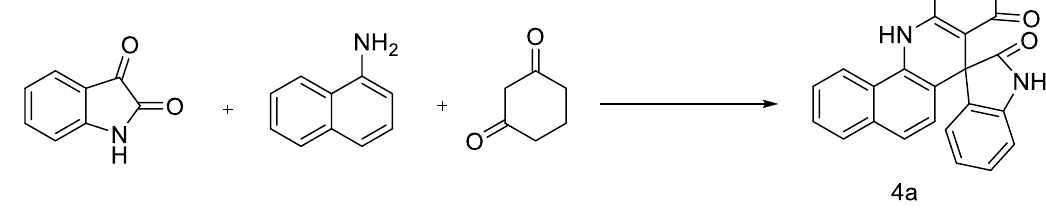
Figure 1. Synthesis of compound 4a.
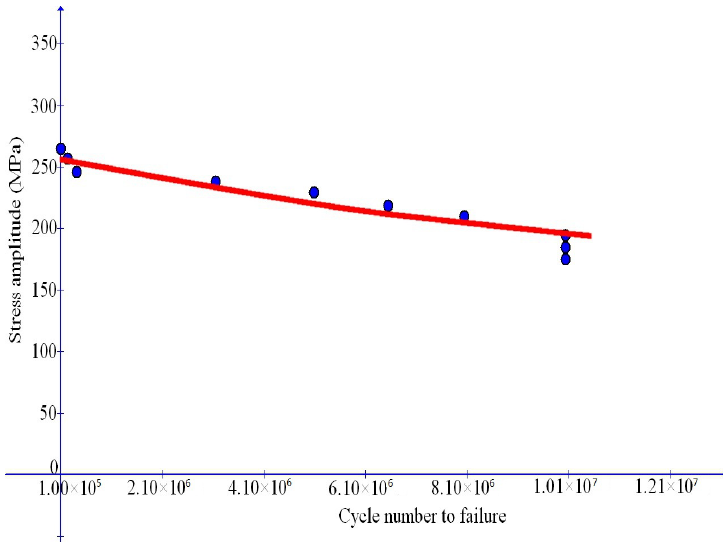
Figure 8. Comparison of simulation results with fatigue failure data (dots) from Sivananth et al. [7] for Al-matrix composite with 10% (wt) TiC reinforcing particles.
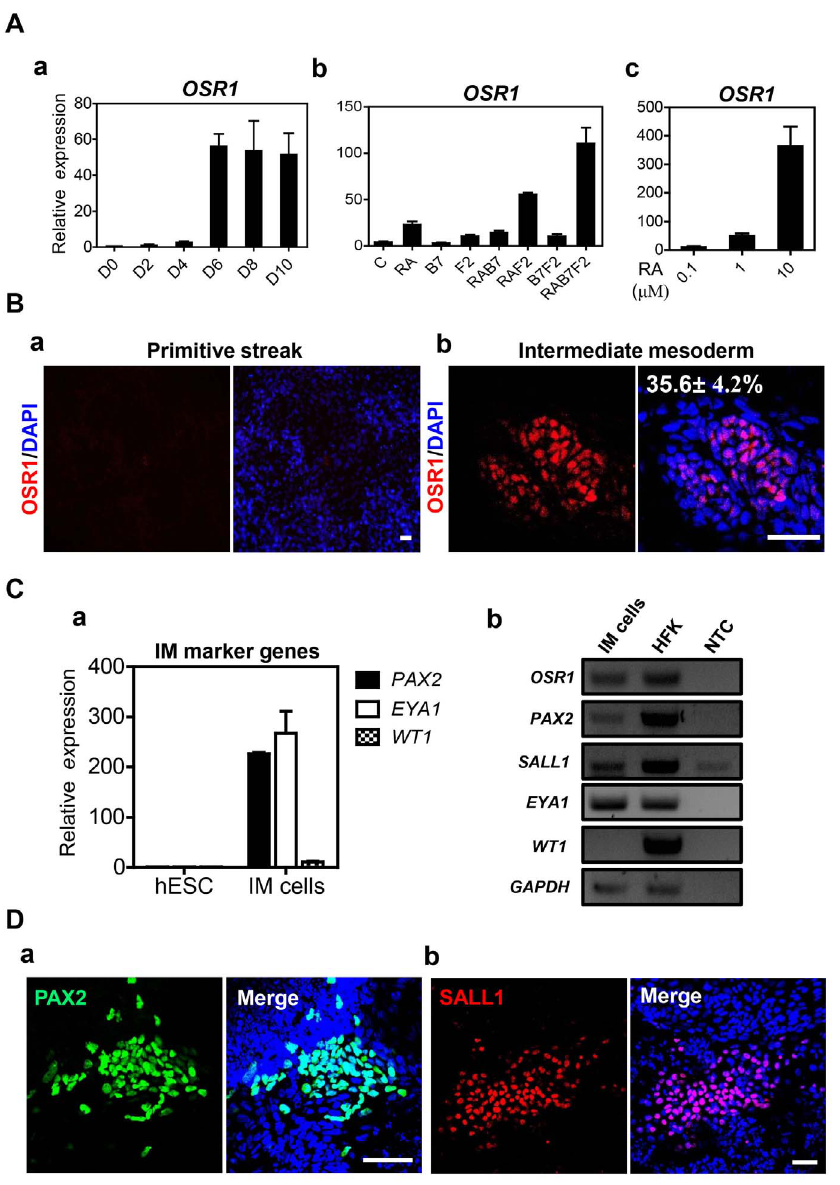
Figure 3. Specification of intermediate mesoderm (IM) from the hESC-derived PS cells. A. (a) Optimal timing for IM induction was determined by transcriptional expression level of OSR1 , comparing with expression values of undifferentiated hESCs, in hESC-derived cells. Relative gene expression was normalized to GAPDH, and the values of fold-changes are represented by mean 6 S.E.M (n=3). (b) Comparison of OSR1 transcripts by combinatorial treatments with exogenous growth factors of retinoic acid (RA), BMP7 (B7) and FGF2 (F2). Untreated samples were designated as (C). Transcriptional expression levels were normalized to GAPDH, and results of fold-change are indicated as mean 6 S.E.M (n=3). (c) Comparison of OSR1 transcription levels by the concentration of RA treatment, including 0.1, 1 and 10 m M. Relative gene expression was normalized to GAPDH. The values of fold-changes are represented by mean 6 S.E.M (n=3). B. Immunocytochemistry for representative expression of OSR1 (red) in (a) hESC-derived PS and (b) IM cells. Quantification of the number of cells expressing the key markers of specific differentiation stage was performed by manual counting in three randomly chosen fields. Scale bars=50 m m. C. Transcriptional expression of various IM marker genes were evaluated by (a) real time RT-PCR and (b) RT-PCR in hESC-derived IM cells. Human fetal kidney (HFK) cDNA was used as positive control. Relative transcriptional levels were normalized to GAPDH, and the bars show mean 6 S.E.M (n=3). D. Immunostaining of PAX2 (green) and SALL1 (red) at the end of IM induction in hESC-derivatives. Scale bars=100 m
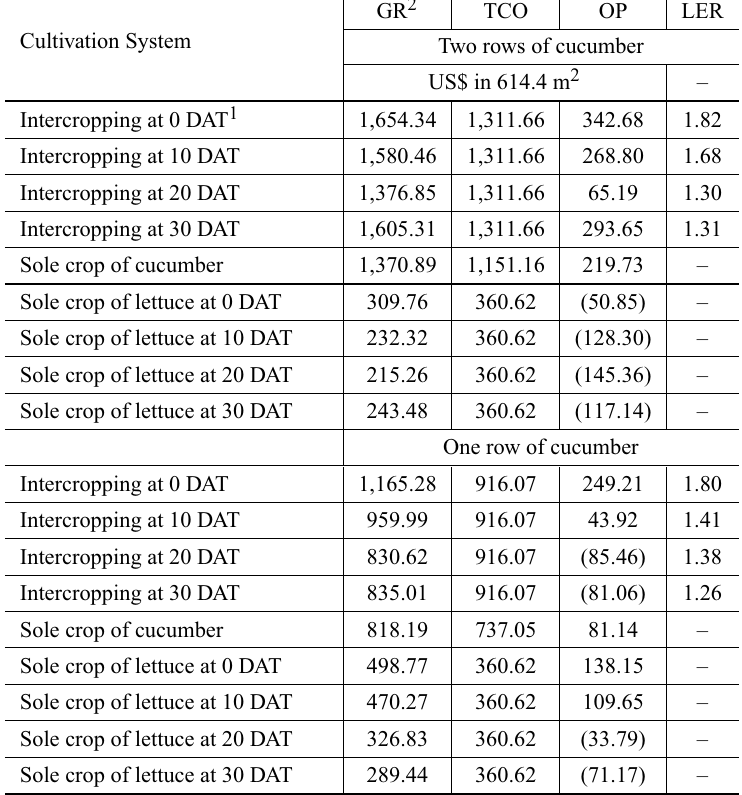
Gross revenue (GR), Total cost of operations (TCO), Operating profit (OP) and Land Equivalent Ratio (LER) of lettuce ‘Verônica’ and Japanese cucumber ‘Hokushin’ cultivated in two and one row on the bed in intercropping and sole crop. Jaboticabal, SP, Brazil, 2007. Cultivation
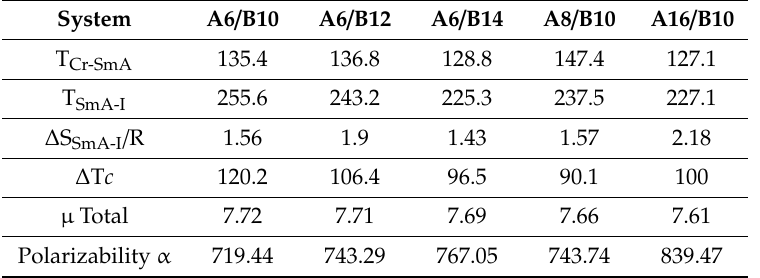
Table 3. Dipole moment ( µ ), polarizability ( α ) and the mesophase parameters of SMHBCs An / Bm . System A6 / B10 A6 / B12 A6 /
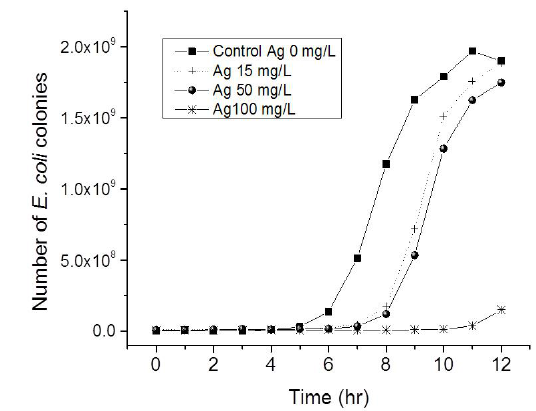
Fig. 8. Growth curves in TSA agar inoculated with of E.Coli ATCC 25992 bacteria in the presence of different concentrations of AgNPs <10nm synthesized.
______
ASSIGNMENT » The answer must be an exact copy of the lines from the start of the records above through the line containing "Figure 8. Comparison", with no pictures in it.

RESPONSE TO THIS TASK »
Figure 1. Synthesis of compound 4a.
Figure 8. Comparison of simulation results with fatigue failure data (dots) from Sivananth et al. [7] for Al-matrix composite with 10% (wt) TiC reinforcing particles.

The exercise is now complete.